I found myself trailing through the halls alone before ending up at the elevator exactly where I'd left it, all polished brass and quiet menace.
Iskanda's attendant bowed low enough to polish my shoes with his hair, then ushered me inside with the kind of silence that suggested he'd seen things that would make lesser men cry.
Up we went, until we landed on the second floor. We made our way through those dark hallways, the ones that always felt a shade too narrow and a degree too cold.
However, instead of going to Iskanda's room, the attendant lead me elsewhere, into a space that sang with danger.
He stopped before a pair of doors so tall they looked carved for giants who'd taken etiquette lessons from avalanches.
He placed his hand flat against the surface, whispered something too low to catch, and the doors swung inward on silent hinges.

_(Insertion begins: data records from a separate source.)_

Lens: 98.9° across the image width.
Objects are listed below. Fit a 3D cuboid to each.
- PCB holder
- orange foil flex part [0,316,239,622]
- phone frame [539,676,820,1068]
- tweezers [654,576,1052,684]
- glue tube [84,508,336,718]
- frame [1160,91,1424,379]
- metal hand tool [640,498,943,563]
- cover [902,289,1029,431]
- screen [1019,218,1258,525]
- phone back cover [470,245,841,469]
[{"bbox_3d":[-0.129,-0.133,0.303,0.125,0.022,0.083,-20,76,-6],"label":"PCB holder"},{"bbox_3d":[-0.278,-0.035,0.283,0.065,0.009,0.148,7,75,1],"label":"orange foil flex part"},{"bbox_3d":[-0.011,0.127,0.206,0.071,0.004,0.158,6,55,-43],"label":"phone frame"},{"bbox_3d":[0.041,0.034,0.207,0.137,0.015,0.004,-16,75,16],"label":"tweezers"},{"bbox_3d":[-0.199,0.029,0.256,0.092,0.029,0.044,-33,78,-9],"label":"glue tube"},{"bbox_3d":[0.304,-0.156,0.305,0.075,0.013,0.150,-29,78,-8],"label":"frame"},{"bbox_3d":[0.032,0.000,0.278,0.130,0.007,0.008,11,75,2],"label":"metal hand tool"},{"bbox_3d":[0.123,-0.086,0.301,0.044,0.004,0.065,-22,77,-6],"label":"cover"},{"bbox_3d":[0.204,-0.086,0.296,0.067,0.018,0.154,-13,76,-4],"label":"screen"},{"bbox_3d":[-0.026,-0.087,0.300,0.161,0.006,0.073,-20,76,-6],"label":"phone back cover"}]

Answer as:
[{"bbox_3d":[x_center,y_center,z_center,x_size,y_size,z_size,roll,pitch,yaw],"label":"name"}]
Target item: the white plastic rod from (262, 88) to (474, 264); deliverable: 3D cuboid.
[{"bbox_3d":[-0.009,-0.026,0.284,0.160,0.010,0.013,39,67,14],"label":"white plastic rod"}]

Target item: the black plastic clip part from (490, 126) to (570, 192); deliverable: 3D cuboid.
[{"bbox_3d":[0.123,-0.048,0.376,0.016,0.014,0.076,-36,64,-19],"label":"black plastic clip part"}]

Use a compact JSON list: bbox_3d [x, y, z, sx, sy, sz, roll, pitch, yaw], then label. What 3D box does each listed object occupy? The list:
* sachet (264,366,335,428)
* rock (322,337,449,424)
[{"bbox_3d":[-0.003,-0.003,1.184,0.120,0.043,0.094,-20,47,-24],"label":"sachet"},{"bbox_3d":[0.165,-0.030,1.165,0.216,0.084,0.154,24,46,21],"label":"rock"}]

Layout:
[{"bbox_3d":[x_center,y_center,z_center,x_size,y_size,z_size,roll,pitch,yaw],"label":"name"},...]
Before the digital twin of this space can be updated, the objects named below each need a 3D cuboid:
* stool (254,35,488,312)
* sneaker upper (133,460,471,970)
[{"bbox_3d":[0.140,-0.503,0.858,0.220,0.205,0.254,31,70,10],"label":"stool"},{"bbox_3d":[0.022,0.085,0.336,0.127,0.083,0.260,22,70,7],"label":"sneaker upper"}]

I stepped through without a second thought.
My soles met warm, shifting sand the instant I crossed the threshold. The air smelled of sweat, ozone, and something faintly metallic that might've been blood.
The hall, covered in shadows, stretched vast, lit by floating orbs of witch-light that bobbed like drunken fireflies.
Velvet-ranked slaves moved through the gloom like living weapons, one girl carving glowing runes in the air that exploded into frost, another flipping end-over-end thirty feet up before landing without a sound, a boy with eyes like molten silver punching a straw dummy so hard the sand around it turned to glass.
Organized chaos, beautiful and terrifying, every motion precise enough to cut your soul if you stared long enough.
And in the center of it all stood Iskanda, arms bound tight behind her back, hair loose and wild. She was barefoot in the sand, smiling like a cat who'd eaten the canary, the cage, and the entire aviary for dessert.
She tilted her head as I approached, eyes catching the light and throwing it back sharper than any blade.
"Took you long enough." she purred. "Let's get to training, shall we?"